THURSDAY, FEBRUARY 26, 2015 11:44 AM



Being able to focus in class requires life in general to be OK. When students don't have friends at school, are picked on or are upset about home life, their schoolwork can suffer. Teaching students to deal with strong emotions and how to have positive interactions may help them do better in class, too. At least, that's the logic researchers used. In an effort to see whether adding social-emotional learning to the curriculum improved math and literacy skills, researchers performed a study now published in the American Educational Research Journal. Much to the surprise of the team, the curriculum addition did not yield student improvements.

Giving SEL a try
Researchers studied 2,904 students from the time they were in second grade through fifth grade. One group of students used a normal educational curriculum while the other group got both the educational curriculum and the SEL one. On average, both groups performed the same on math and English assessments, showing that SEL education had no significant affect on student achievement. 

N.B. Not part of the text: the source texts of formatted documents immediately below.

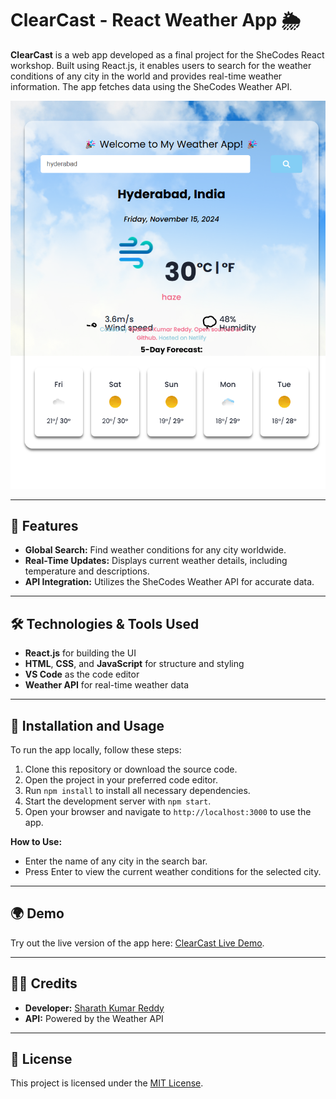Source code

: # ClearCast - React Weather App 🌦️

**ClearCast** is a web app developed as a final project for the SheCodes React workshop. Built using React.js, it enables users to search for the weather conditions of any city in the world and provides real-time weather information. The app fetches data using the SheCodes Weather API.

![App Screenshot](images/localhost_3000_.png)

---

## 🌟 Features
- **Global Search:** Find weather conditions for any city worldwide.
- **Real-Time Updates:** Displays current weather details, including temperature and descriptions.
- **API Integration:** Utilizes the SheCodes Weather API for accurate data.

---

## 🛠️ Technologies & Tools Used
- **React.js** for building the UI
- **HTML**, **CSS**, and **JavaScript** for structure and styling
- **VS Code** as the code editor
- **Weather API** for real-time weather data

---

## 🚀 Installation and Usage
To run the app locally, follow these steps:

1. Clone this repository or download the source code.
2. Open the project in your preferred code editor.
3. Run `npm install` to install all necessary dependencies.
4. Start the development server with `npm start`.
5. Open your browser and navigate to `http://localhost:3000` to use the app.

**How to Use:**
- Enter the name of any city in the search bar.
- Press Enter to view the current weather conditions for the selected city.

---

## 🌍 Demo
Try out the live version of the app here: [ClearCast Live Demo](https://clearcast-by-sharath.netlify.app/).

---

## 👩‍💻 Credits
- **Developer:** [Sharath Kumar Reddy](https://github.com/sharath-66b6)
- **API:** Powered by the Weather API

---

## 📜 License
This project is licensed under the [MIT License](LICENSE).
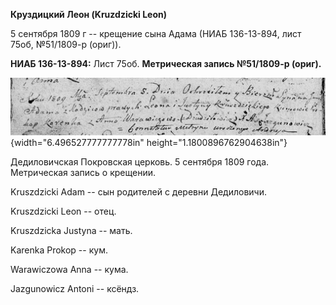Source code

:**Круздицкий Леон (Kruzdzicki Leon)**

5 сентября 1809 г -- крещение сына Адама (НИАБ 136-13-894, лист 75об,
№51/1809-р (ориг)).

**НИАБ 136-13-894:** Лист 75об. **Метрическая запись №51/1809-р
(ориг).**

![](./media/9fa13c672eff89a7b417dde765b6868570ace71a.png){width="6.496527777777778in"
height="1.1800896762904638in"}

Дедиловичская Покровская церковь. 5 сентября 1809 года. Метрическая
запись о крещении.

Kruszdzicki Adam -- сын родителей с деревни Дедиловичи.

Kruszdzicki Leon -- отец.

Kruszdzicka Justyna -- мать.

Karenka Prokop -- кум.

Warawiczowa Anna -- кума.

Jazgunowicz Antoni -- ксёндз.
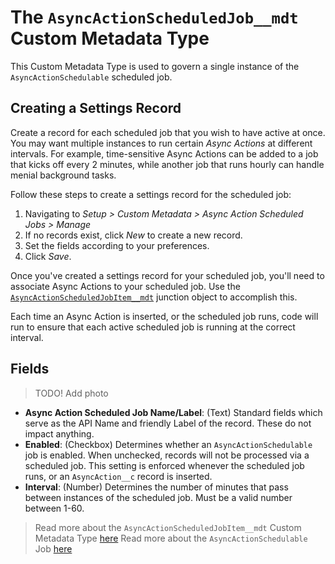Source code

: # The `AsyncActionScheduledJob__mdt` Custom Metadata Type
This Custom Metadata Type is used to govern a single instance of the `AsyncActionSchedulable` scheduled job. 

## Creating a Settings Record
Create a record for each scheduled job that you wish to have active at once. You may want multiple instances to run certain _Async Actions_ at different intervals. For example, time-sensitive Async Actions can be added to a job that kicks off every 2 minutes, while another job that runs hourly can handle menial background tasks. 

Follow these steps to create a settings record for the scheduled job:
1. Navigating to _Setup > Custom Metadata > Async Action Scheduled Jobs > Manage_
2. If no records exist, click _New_ to create a new record.
3. Set the fields according to your preferences.
4. Click _Save_. 

Once you've created a settings record for your scheduled job, you'll need to associate Async Actions to your scheduled job. Use the [`AsyncActionScheduledJobItem__mdt`](/docs/ASYNCACTIONSCHEDULEDJOBITEM.md) junction object to accomplish this.

Each time an Async Action is inserted, or the scheduled job runs, code will run to ensure that each active scheduled job is running at the correct interval. 

## Fields
> TODO! Add photo

- **Async Action Scheduled Job Name/Label**: (Text) Standard fields which serve as the API Name and friendly Label of the record. These do not impact anything. 
- **Enabled**: (Checkbox) Determines whether an `AsyncActionSchedulable` job is enabled. When unchecked, records will not be processed via a scheduled job. This setting is enforced whenever the scheduled job runs, or an `AsyncAction__c` record is inserted. 
- **Interval**: (Number) Determines the number of minutes that pass between instances of the scheduled job. Must be a valid number between 1-60.

> Read more about the `AsyncActionScheduledJobItem__mdt` Custom Metadata Type [here](/docs/ASYNCACTIONSCHEDULEDJOBITEM.md)
> Read more about the `AsyncActionSchedulable` Job [here](/docs/ASYNCACTIONSCHEDULEDABLE.md)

This can be interpreted in two ways: The results show that SEL doesn't impact educational success, so there's no use in having it. Or, because both groups got the same results, we know having SEL in school curriculum doesn't hurt achievement. Many people worry that by teaching SEL, teachers have less time to go over Common Core State Standards aligned content. However, the study showed that SEL doesn't interrupt learning.

Additionally, the study did not see whether SEL helped improve students' social-emotional health. 

The outliers
While on average, SEL curriculum did not boost student academic success, in a few cases, it did significantly. According to NPR, researchers believe this could have occurred for a number of reasons. First of all, only educators who followed SEL curriculum exactly produced math and English gains in their classes. That could mean that for SEL to be effective, it must be perfectly executed.

Or the outlier results could show that highly trained teachers capable of implementing curriculum perfectly are just generally better educators. However, researchers have no way of knowing which analysis is accurate.